О мистере Шутере я узнал в воскресенье вечером; тогда же начались и поиски. Вместе с остальными полицейскими мы — я и моя помощница Габриэлла — стояли в разгромленной церкви; я, напевая, рассматривал разломленный череп жениха; Габриэлла делала пометки в блокноте.
— Кому могло такое понадобиться? — задумчиво произнесла она, отрываясь от своего занятия.
— Хорошему человеку, вестимо, — ответил я.

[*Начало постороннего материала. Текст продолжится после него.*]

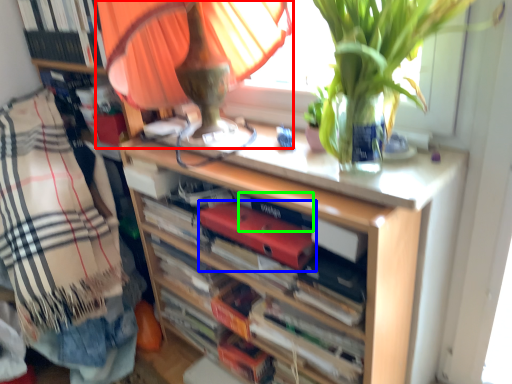
Question: Based on their relative distances, which object is nearer to table lamp (highlighted by a red box)? Choose from paperback book (highlighted by a blue box) and paperback book (highlighted by a green box).

Choices:
 (A) paperback book
 (B) paperback book

Answer: (A)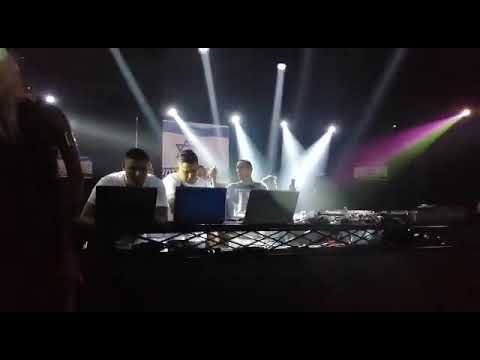
Where is `black laptop lid`? This screenshot has height=360, width=480. black laptop lid is located at coordinates (125, 203).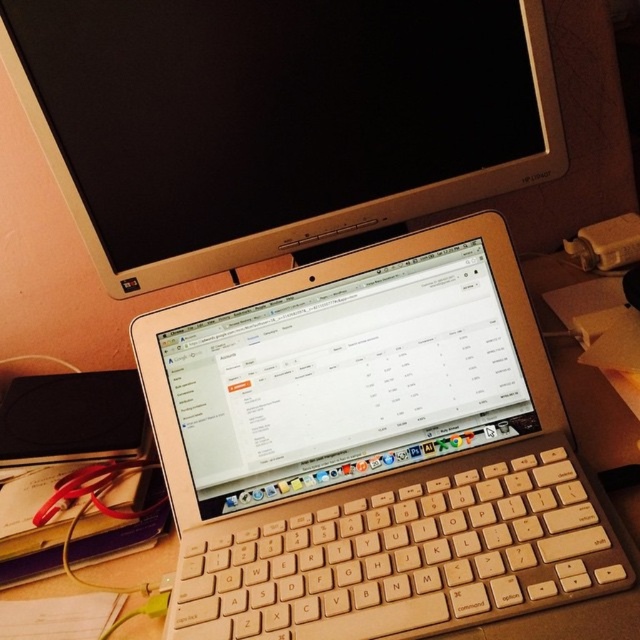
You are a delivery person who needs to place a small package on the desk without moving any items. The package is 16 inches long. Can you fit it horizontally between the silver metallic laptop at center and the edge of the desk?

The distance between the silver metallic laptop at center and the camera is 15.95 inches. Since the package is 16 inches long, it cannot fit horizontally in that space.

Дело поручили Хантингтону, человеку хорошему, но нелюбопытному; он провозился до субботы — и выяснил только, что убийцу нашего зовут Роберт; прозвище же его — мистер Шутер — мы узнали намного раньше, в понедельник. Шутер объявился в Кембридже; там он забрался в дом милосердия и начал закидывать бедных стариков остывшим человеческим ливером — со словами «Я забрал это у богачей! Ешьте спокойно! Этот ливер теперь ваш!» Безумца Шутера вскоре прогнали; он исчез, оставив после себя тяжелую корзину с кишками. Кишки эти, как выяснилось, принадлежали членам Адмиралтейского суда; часть их убита была ранним утром.
— Я хочу это дело, — сказал я Габриэлле в следующее воскресенье. — И я его получу.
— А Хантингтон? — спросила она.
— А черт с ним.
Этим же вечером я пришел к Хантингтону; я был в черных перчатках, и он еще пошутил по этому поводу. Мы посидели немного, поболтали о всяком–разном; потом я встал и, вынув нелегальный «Фроммер» 37М (дурак я, что ли — пользоваться для таких дел служебным оружием), два раза выстрелил в Хантингтона. Он сильно удивился — и умер, почти и не запачкав одежды кровью. Я встал и, поднатужившись, отволок тело в ванную. Там, на белом кафеле, я и вывел надпись:
«Слепому коню что кивай, что подмигивай».
Я знал уже, что Шутер питает страсть к пословицам, и решил таким образом привлечь его внимание. Скажу сразу, мне это удалось. В понедельник я получил дело Шутера; уже во вторник мы встречались с ним в пабе «Трент».